A Spanish judge is investigating a man who persuaded well-wishers to hand over tens of thousands of euro in order to pay for treatment for his sick daughter after it was revealed he had lied about her situation.
Since 2009, Fernando Blanco has regularly appeared in the media, explaining the rare genetic disease, trichothiodystrophy, afflicting his 11-year-old daughter, Nadia. A long article about her published in El Mundo newspaper in November prompted readers to donate €153,000 in four days to pay for the specialised treatment Blanco said she needed in Houston, as her case went viral on social media and was promoted by celebrities.
The father had said Nadia required a medical procedure that was not available in Spain in order to stay alive, as well as claiming he had travelled the world, including to war-torn Afghanistan, to seek specialist professionals who could treat her.
But El País newspaper subsequently revealed that Blanco had made no such efforts to find the doctors and that he had no treatment for his daughter planned in Houston. Instead, he has admitted, he had been consulting an alternative healer.
On Sunday, the Facebook page run by Blanco detailing Nadia’s case announced that all the money raised will be returned to donors.
Trusted
“A wrong was committed but not an embezzlement,” Blanco’s wife, Margalida Grau, told a television interviewer on Wednesday. “Fernando is the one who went to the doctors and I trusted what he said.”
The family continue to insist that Nadia's illness is genuine. Trichothiodystrophy is a rare condition, often linked to brittle hair and sometimes to intellectual impairment. However, one specialist consulted by El País and who was part of the team in a Barcelona hospital that first diagnosed the girl in 2006, said that most of the 200 or so known cases were "not serious". Blanco had told the Spanish media that only 36 cases were known around the world.

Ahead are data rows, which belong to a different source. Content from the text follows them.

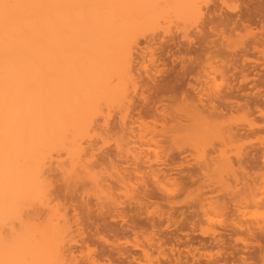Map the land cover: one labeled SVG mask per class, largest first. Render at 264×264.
Segmentation results:
<instances>
[{
  "label": "rangeland",
  "instance_id": "rangeland-1",
  "mask_svg": "<svg viewBox=\"0 0 264 264\" xmlns=\"http://www.w3.org/2000/svg\"><path fill=\"white\" fill-rule=\"evenodd\" d=\"M155 4L165 17L138 31L130 73L117 69L94 77L98 95L119 83L128 90L127 97L98 102L96 135L87 139L89 144L83 140L84 147L91 146L86 162L90 159V168L95 167L97 181L94 177L91 184L88 174L80 175L82 167L69 173L78 172L79 178H71L75 173L61 177L67 162L63 150L53 154L64 163L54 156L47 166L49 207L70 220L65 254L73 264H262L264 0ZM182 66L190 72L178 86ZM168 83L177 85L174 94H160L157 86ZM250 93L262 104L253 106ZM224 96L228 102H220ZM199 100L216 110L214 124H193L194 114L202 110ZM124 128L131 129L119 137ZM133 155L164 175L153 174L143 162L139 169L140 159ZM37 206L29 212H37L41 221L48 207Z\"/></svg>",
  "mask_w": 264,
  "mask_h": 264
},
{
  "label": "bare ground",
  "instance_id": "bare-ground-1",
  "mask_svg": "<svg viewBox=\"0 0 264 264\" xmlns=\"http://www.w3.org/2000/svg\"><path fill=\"white\" fill-rule=\"evenodd\" d=\"M103 1L105 4L100 5ZM103 1L0 0V264H29L32 259L36 264H73L72 258L64 250L71 235L70 220L66 213L62 214L59 209L49 207L51 173H48L47 166L56 155L53 153L63 150L65 153H59L64 156L63 159L66 158L67 166L63 164L60 170L68 173L61 172V177H67L70 172L82 167L80 169L83 171L79 170V174L85 172L92 181L90 183H94L93 179L95 177L96 180L98 174L94 175L95 167L90 168L92 155L87 157L91 154L88 153L91 146L84 147L83 140L89 141L92 135H96L94 121L101 112V104L98 102L102 98L127 97L128 91L125 84L119 83L98 95L94 86L95 74L102 71L115 72L117 69L125 74L130 73L138 31L152 27L160 18L165 17L164 11L159 10L155 4L156 0H138L136 5L132 0ZM182 67L178 73L181 79L178 75L179 80H175L178 86L190 72V69ZM193 79L200 81L195 76ZM190 82L188 85L192 90H199ZM174 84H169L171 87L159 84L157 87L160 90H157L160 94H165V91L174 94ZM242 89L240 86L239 90ZM252 96H249V101L253 102L257 95L254 98ZM227 97H222L220 102H228ZM260 98L264 100V97ZM261 99L259 101L264 105ZM255 101L253 106L258 104ZM198 102L202 110L196 113L193 111L195 114L192 112L196 118L193 121L190 118L193 124L197 122L202 125L211 121L214 124L213 120L217 116L214 107L201 100ZM125 108L128 110L130 106ZM129 129L124 128L125 132L118 131L117 135L124 138ZM230 136L229 140L234 137ZM88 141L86 144L92 142ZM133 157L135 160L142 158L136 155ZM87 158L90 159L86 162ZM63 159L61 163H64ZM137 163L139 169L142 163L153 174L162 173L159 168L151 170L152 165L147 160L140 159ZM74 173L73 176L70 174L71 178H79L78 172ZM159 173L157 176H160ZM83 176L80 178L85 180L87 176ZM154 179L157 183L158 177ZM89 180H85L86 183ZM37 204L48 207V215L41 221H37V212H29V208ZM261 261L264 264V256Z\"/></svg>",
  "mask_w": 264,
  "mask_h": 264
}]
</instances>
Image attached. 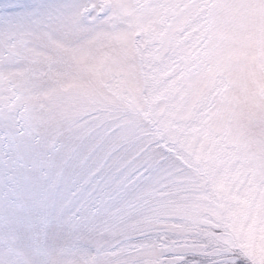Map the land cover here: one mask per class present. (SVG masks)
Masks as SVG:
<instances>
[{"label":"snow or ice","instance_id":"1","mask_svg":"<svg viewBox=\"0 0 264 264\" xmlns=\"http://www.w3.org/2000/svg\"><path fill=\"white\" fill-rule=\"evenodd\" d=\"M0 264H264V0H0Z\"/></svg>","mask_w":264,"mask_h":264}]
</instances>
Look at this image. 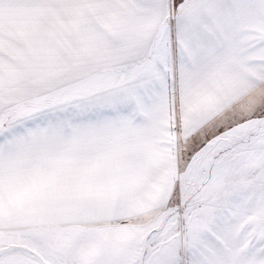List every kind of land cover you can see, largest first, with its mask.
Masks as SVG:
<instances>
[{
    "label": "snow or ice",
    "instance_id": "6c2138e0",
    "mask_svg": "<svg viewBox=\"0 0 264 264\" xmlns=\"http://www.w3.org/2000/svg\"><path fill=\"white\" fill-rule=\"evenodd\" d=\"M0 264H264V0H0Z\"/></svg>",
    "mask_w": 264,
    "mask_h": 264
}]
</instances>
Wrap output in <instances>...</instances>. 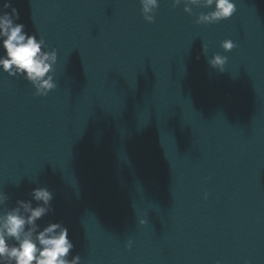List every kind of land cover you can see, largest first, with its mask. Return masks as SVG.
Segmentation results:
<instances>
[{"label":"water","instance_id":"1","mask_svg":"<svg viewBox=\"0 0 264 264\" xmlns=\"http://www.w3.org/2000/svg\"><path fill=\"white\" fill-rule=\"evenodd\" d=\"M11 3L58 62L46 97L0 72L8 206L47 186L39 223L62 221L82 264H264V0L208 26L171 0L151 24L139 0Z\"/></svg>","mask_w":264,"mask_h":264},{"label":"clouds","instance_id":"2","mask_svg":"<svg viewBox=\"0 0 264 264\" xmlns=\"http://www.w3.org/2000/svg\"><path fill=\"white\" fill-rule=\"evenodd\" d=\"M140 13L148 23H154L159 0H139ZM183 5V11L195 16L196 25H213L231 19L237 12L235 0H171V7ZM206 9L195 12L193 9ZM10 10V11H9ZM20 21V12L11 0L0 6V72L8 77L29 83L37 97H46L57 88L55 82L58 50L50 48L45 38L29 32ZM238 45L224 39L219 47L230 52ZM203 53L207 45H202ZM199 59V57H197ZM228 62L226 55L213 53L208 60L212 68L223 72ZM27 199H17L9 207V196L0 191V264H82L69 229L62 221L39 223L45 216L54 214L53 193L47 186L33 187ZM208 193H204L207 199ZM141 225L147 221L141 219ZM132 241L126 244L131 248ZM216 264H222L220 260ZM245 264H251L245 261Z\"/></svg>","mask_w":264,"mask_h":264}]
</instances>
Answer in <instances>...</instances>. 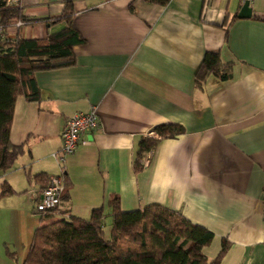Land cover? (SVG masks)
Returning <instances> with one entry per match:
<instances>
[{
	"label": "crops",
	"instance_id": "1",
	"mask_svg": "<svg viewBox=\"0 0 264 264\" xmlns=\"http://www.w3.org/2000/svg\"><path fill=\"white\" fill-rule=\"evenodd\" d=\"M241 3L20 1L30 23L5 28L9 38L60 31L64 20L48 22L69 4L83 41L71 48L72 65L33 73L35 99H14L9 141L23 151L0 171V192L11 190L0 196V264H22L40 223L33 208L43 183L59 173L51 154L61 127L91 107L98 123L65 159L54 219L86 218L101 207L104 230L112 197L123 211L159 204L212 233L202 249L208 260L224 241L219 264H264V15L253 0L252 14L238 17ZM205 52L229 64L226 80L195 83ZM158 124L182 132L160 139L133 171L140 137Z\"/></svg>",
	"mask_w": 264,
	"mask_h": 264
},
{
	"label": "trees",
	"instance_id": "2",
	"mask_svg": "<svg viewBox=\"0 0 264 264\" xmlns=\"http://www.w3.org/2000/svg\"><path fill=\"white\" fill-rule=\"evenodd\" d=\"M147 1L160 5L167 2ZM71 15L72 8L67 4L60 16L48 22L64 20L65 27L45 38L0 39V171L9 169L23 151L22 145L9 141L15 97L35 99V71L66 67L74 62L71 48L83 40L70 25ZM16 20L30 23L18 8L0 7V24L4 29ZM208 75L226 80L230 76L229 64L220 63L216 53L205 52L194 73L195 83L201 84ZM152 131L156 138L139 139L133 171L141 169L146 152L160 139L173 138L182 128L177 124H158ZM9 193L10 188L3 185L0 196ZM107 207L111 218L108 238L104 237L105 214L101 207L93 208L86 218L49 220L54 210L38 213L40 223L32 232L22 264H219L227 249L222 241L217 254L208 260L202 249L211 241L212 233L168 207L148 204L123 211L117 197L110 198ZM45 219L49 221L44 222Z\"/></svg>",
	"mask_w": 264,
	"mask_h": 264
},
{
	"label": "built area",
	"instance_id": "3",
	"mask_svg": "<svg viewBox=\"0 0 264 264\" xmlns=\"http://www.w3.org/2000/svg\"><path fill=\"white\" fill-rule=\"evenodd\" d=\"M21 0H0V7H18ZM242 2L244 0H241ZM250 6L253 0H247ZM262 14L264 15V0H261ZM252 14V13H251ZM26 21L16 20L9 27L18 28L25 24ZM0 39H11L4 32L3 26L0 24ZM97 113L95 107H91L86 112H75L68 117L60 130V148L58 152L52 153L59 168V173L50 175L47 178L46 185L41 189L39 198L33 208L35 213H45L57 208L60 200V194L63 189V172L64 162L67 156L71 155L77 144H84L85 140L82 135L88 130H92L97 126ZM155 136V134H148ZM151 154L149 150L147 156Z\"/></svg>",
	"mask_w": 264,
	"mask_h": 264
},
{
	"label": "water",
	"instance_id": "4",
	"mask_svg": "<svg viewBox=\"0 0 264 264\" xmlns=\"http://www.w3.org/2000/svg\"><path fill=\"white\" fill-rule=\"evenodd\" d=\"M250 15H251V8L248 5V1L244 0L241 3V6H240L238 13H237V16L242 17V18H246V17H249Z\"/></svg>",
	"mask_w": 264,
	"mask_h": 264
},
{
	"label": "rangeland",
	"instance_id": "5",
	"mask_svg": "<svg viewBox=\"0 0 264 264\" xmlns=\"http://www.w3.org/2000/svg\"><path fill=\"white\" fill-rule=\"evenodd\" d=\"M35 216H39V214L38 213H35ZM54 218H56V215H53L51 218H49L50 220L51 219H54ZM49 220L48 219H45L44 220V222H48ZM110 221H111V219L110 218H107V220H106V222H105V228H104V237L105 238H108V235H109V228L107 227V222H109L110 223Z\"/></svg>",
	"mask_w": 264,
	"mask_h": 264
}]
</instances>
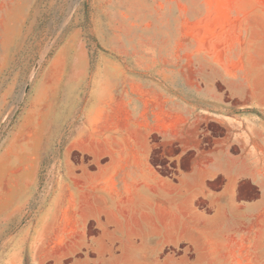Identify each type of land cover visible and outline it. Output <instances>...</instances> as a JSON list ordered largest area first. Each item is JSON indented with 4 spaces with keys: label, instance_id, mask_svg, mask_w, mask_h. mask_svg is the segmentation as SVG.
Masks as SVG:
<instances>
[{
    "label": "crops",
    "instance_id": "crops-1",
    "mask_svg": "<svg viewBox=\"0 0 264 264\" xmlns=\"http://www.w3.org/2000/svg\"><path fill=\"white\" fill-rule=\"evenodd\" d=\"M203 3L189 38L219 75L186 81L185 108L155 93L138 120L114 123L105 163L48 172L43 226L94 264H264V0ZM161 145L178 149L166 173L151 160ZM24 166L32 178L42 167Z\"/></svg>",
    "mask_w": 264,
    "mask_h": 264
},
{
    "label": "rangeland",
    "instance_id": "rangeland-1",
    "mask_svg": "<svg viewBox=\"0 0 264 264\" xmlns=\"http://www.w3.org/2000/svg\"><path fill=\"white\" fill-rule=\"evenodd\" d=\"M203 12V0H0V264H94L44 228L58 187L48 172L105 163L114 123L138 120L155 93L160 106L176 96L185 108L181 97L195 96L186 81L219 75L189 38ZM177 151L161 145L151 160L166 173ZM31 163L42 166L35 178L23 175Z\"/></svg>",
    "mask_w": 264,
    "mask_h": 264
},
{
    "label": "water",
    "instance_id": "water-1",
    "mask_svg": "<svg viewBox=\"0 0 264 264\" xmlns=\"http://www.w3.org/2000/svg\"><path fill=\"white\" fill-rule=\"evenodd\" d=\"M42 59H43V57H42V58H40V59L38 60L37 64L35 65V68H34V71H35V72L37 71V69H38L39 65L41 64V62H42Z\"/></svg>",
    "mask_w": 264,
    "mask_h": 264
}]
</instances>
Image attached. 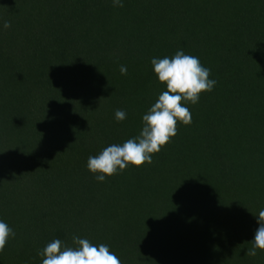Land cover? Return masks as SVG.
<instances>
[{"label":"trees","instance_id":"obj_1","mask_svg":"<svg viewBox=\"0 0 264 264\" xmlns=\"http://www.w3.org/2000/svg\"><path fill=\"white\" fill-rule=\"evenodd\" d=\"M181 49L215 87L151 164L97 181L88 157L139 135L167 90L150 61ZM261 209L264 0H0V264L73 236L122 264H264Z\"/></svg>","mask_w":264,"mask_h":264},{"label":"clouds","instance_id":"obj_2","mask_svg":"<svg viewBox=\"0 0 264 264\" xmlns=\"http://www.w3.org/2000/svg\"><path fill=\"white\" fill-rule=\"evenodd\" d=\"M112 5L123 7V0H112ZM2 27L5 30L10 28V21H3ZM150 63L158 82L164 84L167 90L159 94L142 116L143 127L138 136L122 144H111L98 155L88 157L87 170L95 174L99 182L119 174L129 165L142 167L145 163L151 164L152 156L178 134V122L185 126L192 123L191 110L185 104H197L200 95L211 92L217 83L209 78L211 69L203 66L198 57L187 55L182 49L171 58L153 57ZM119 70L121 75H127L125 65H121ZM126 117L124 110L115 111L117 121H123ZM256 217L259 226L250 241L252 246L245 253L250 257H255L258 249L264 251V209L259 210ZM14 236L13 229L0 220V252L4 251L9 238ZM72 241L75 246H68L60 239L48 243L37 253L42 257V264H122L107 244L95 245L78 236H73Z\"/></svg>","mask_w":264,"mask_h":264}]
</instances>
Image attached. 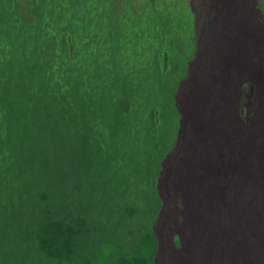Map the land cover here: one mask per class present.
Wrapping results in <instances>:
<instances>
[{
    "label": "rangeland",
    "instance_id": "rangeland-1",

El País has also found that in 2000, Blanco was sentenced to nearly five years in jail for embezzling €120,000 from a beverage distribution company he had previously worked for.
The judge investigating the case in Lleida, in northeastern Spain, has ordered Nadia’s passport to be confiscated so that her parents cannot take her out of the country. The bank account of donors’ money has been frozen.
The El Mundo journalist who wrote the now-infamous article, Pedro Simón, has apologised to readers, saying his relationship with the family had prevented him from corroborating key facts. On Wednesday the newspaper also published an apology on its editorial page.